Question

Find all solutions of (sin x)(sin y)+(cos y)y'=0.

Answer 1

@SithsAndGiggles

Answer 2

Looks separable, doesn't it?

Answer 3

\[\begin{align*}
\sin x\sin y+\cos y~y'&=0\\
\cos y~dy&=-\sin x\sin y~dx\\
\cot y~dy&=-\sin x~dx
\end{align*}\]

Answer 4

Wait a minute. Let me work it out.

Answer 5

If you're not familiar with the integral result of \(\displaystyle\int\cot x~dx\), consider it as \(\displaystyle\int\frac{\cos x}{\sin x}~dx\), then use a substitution.

Answer 6

I'm familiar, it's ln abs(sin y)=cos x+C, right?
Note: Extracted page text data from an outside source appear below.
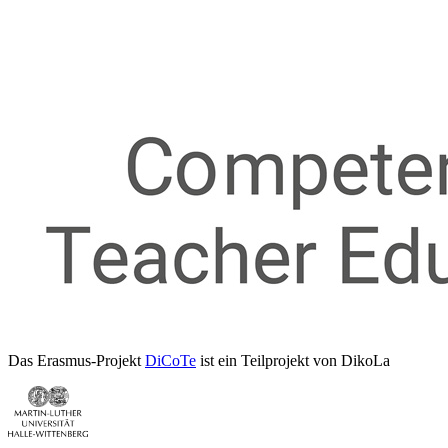
Das Erasmus-Projekt
DiCoTe
ist ein Teilprojekt von DikoLa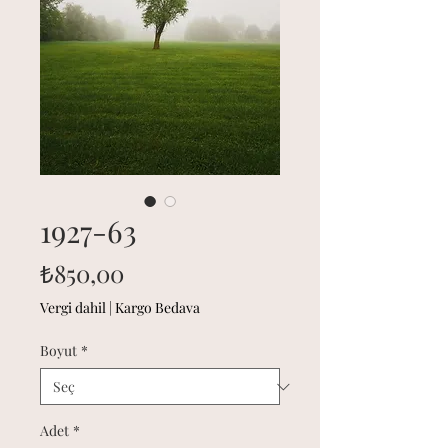
1927-63
Fiyat
₺850,00
Vergi dahil
|
Kargo Bedava
Boyut
*
Adet
*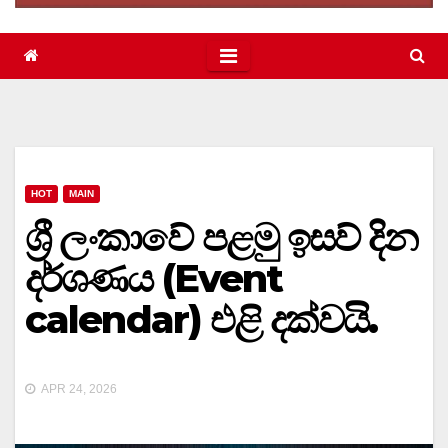
HOT
MAIN
ශ්‍රී ලංකාවේ පළමු ඉසව් දින
දර්ශණය (Event
calendar) එළි දක්වයි.
APR 24, 2026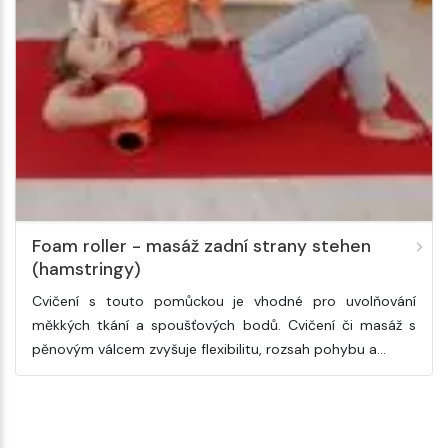
Foam roller - masáž zadní strany stehen
(hamstringy)
Cvičení s touto pomůckou je vhodné pro uvolňování
měkkých tkání a spoušťových bodů. Cvičení či masáž s
pěnovým válcem zvyšuje flexibilitu, rozsah pohybu a…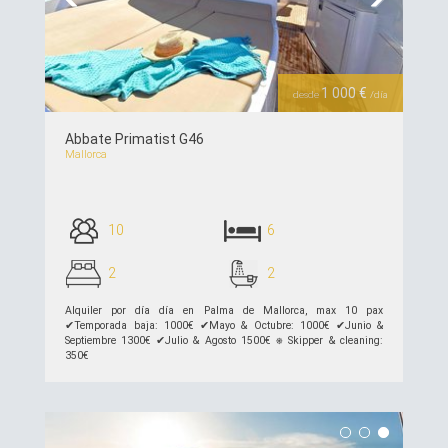
Previous
Next
1 000 €
desde
/día
Abbate Primatist G46
Mallorca
10
6
2
2
Alquiler por día día en Palma de Mallorca, max 10 pax
✔︎Temporada baja: 1000€ ✔︎Mayo & Octubre: 1000€ ✔︎Junio &
Septiembre 1300€ ✔︎Julio & Agosto 1500€ ⎈ Skipper & cleaning:
350€
ver detalles >>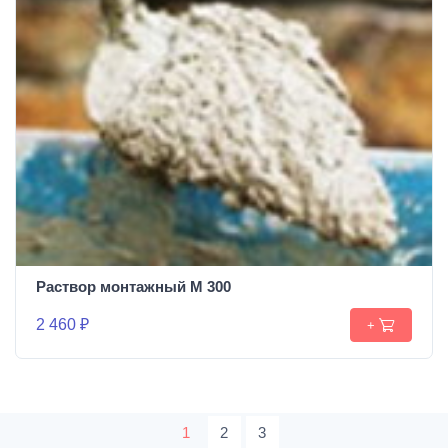
Раствор монтажный М 300
2 460 ₽
+
1
2
3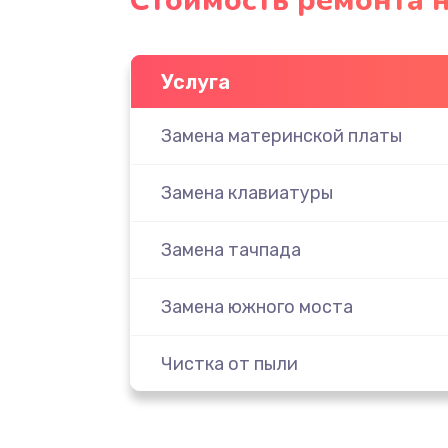
Стоимость ремонта н
Услуга
Замена материнской платы
Замена клавиатуры
Замена тачпада
Замена южного моста
Чистка от пыли
Настройка ОС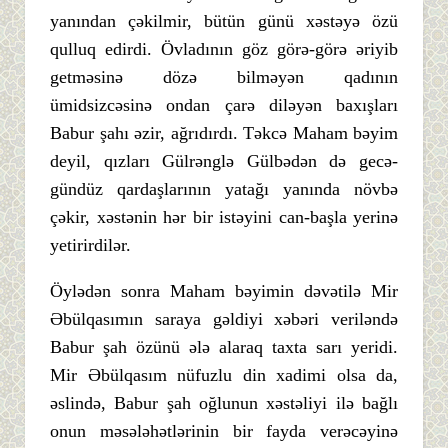
yanından çəkilmir, bütün günü xəstəyə özü
qulluq edirdi. Övladının göz görə-görə əriyib
getməsinə dözə bilməyən qadının
ümidsizcəsinə ondan çarə diləyən baxışları
Babur şahı əzir, ağrıdırdı. Təkcə Maham bəyim
deyil, qızları Gülrənglə Gülbədən də gecə-
gündüz qardaşlarının yatağı yanında növbə
çəkir, xəstənin hər bir istəyini can-başla yerinə
yetirirdilər.
Öylədən sonra Maham bəyimin dəvətilə Mir
Əbülqasımın saraya gəldiyi xəbəri veriləndə
Babur şah özünü ələ alaraq taxta sarı yeridi.
Mir Əbülqasım nüfuzlu din xadimi olsa da,
əslində, Babur şah oğlunun xəstəliyi ilə bağlı
onun məsələhətlərinin bir fayda verəcəyinə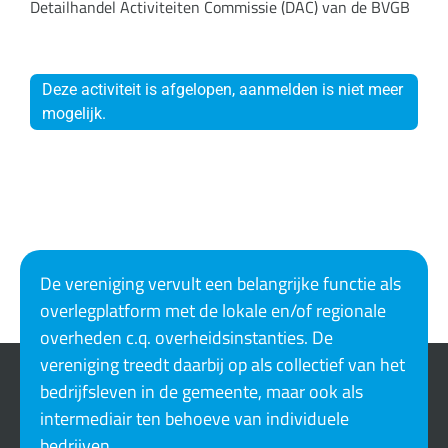
Detailhandel Activiteiten Commissie (DAC) van de BVGB
Deze activiteit is afgelopen, aanmelden is niet meer
mogelijk.
De vereniging vervult een belangrijke functie als
overlegplatform met de lokale en/of regionale
overheden c.q. overheidsinstanties. De
vereniging treedt daarbij op als collectief van het
bedrijfsleven in de gemeente, maar ook als
intermediair ten behoeve van individuele
bedrijven.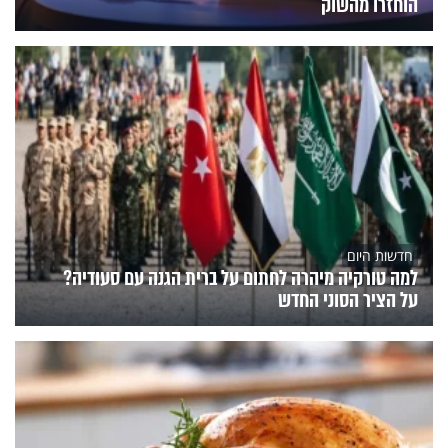
הוחזרו מהשוק
חדשות היום
למה טורקיה מיהרה לחתום על ברית הגנה עם סעודיה?
על הציר הסוני החדש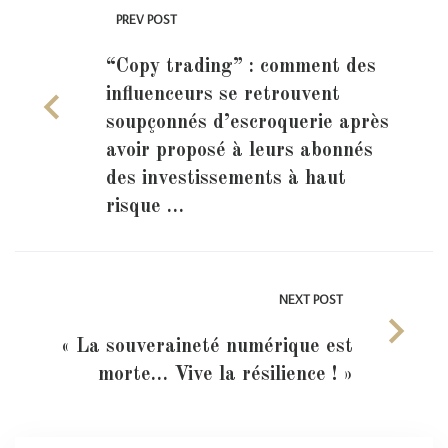
PREV POST
“Copy trading” : comment des
influenceurs se retrouvent
soupçonnés d’escroquerie après
avoir proposé à leurs abonnés
des investissements à haut
risque …
NEXT POST
« La souveraineté numérique est
morte… Vive la résilience ! »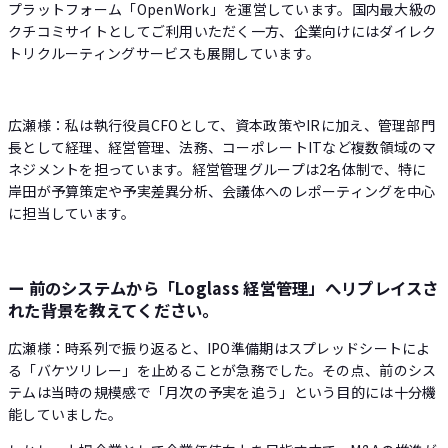
プラットフォーム「OpenWork」を運営しています。国内最大級の
クチコミサイトとしてご利用いただく一方、企業向けにはダイレク
トリクルーティングサービスも展開しています。
広瀬様：私は執行役員CFOとして、資本政策やIRに加え、管理部門
長として経理、経営管理、法務、コーポレートITなど複数領域のマ
ネジメントを担っています。経営管理グループは2名体制で、特に
岸田が予算策定や予実差異分析、会議体へのレポーティングを中心
に担当しています。
ー 前のシステムから「Loglass 経営管理」へリプレイスさ
れた背景を教えてください。
広瀬様：時系列で振り返ると、IPO準備期はスプレッドシートによ
る「バケツリレー」を止めることが急務でした。その点、前のシス
テムは当時の規模感で「月次の予実を追う」という目的には十分機
能していました。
But how do I solve for y?

Answer 7

Yes that's correct. Take the exponential of both sides:
\[\large e^{\ln|\sin y|}=e^{\cos x+C}~~\iff~~\sin y=e^Ce^{\cos x}~~\iff~~\sin y=Ce^{\cos x}\]
Then take the inverse sine.

Answer 8

so the answer is y=sin^-1 (ce^cos x), right?

Answer 9

Yes I think so. Usually, an implicit solution is acceptable. I would have stopped at \(\sin y=\cdots\), but stick to your instructions.

Answer 10

Okay, thank you!

Answer 11

You're welcome! Checking with Wolfram: http://www.wolframalpha.com/input/?i=Sin%5Bx%5D*Sin%5By%5D%2BCos%5By%5D*y%27%3D0

They skip the step where you have \(e^C=C\), but it's still right.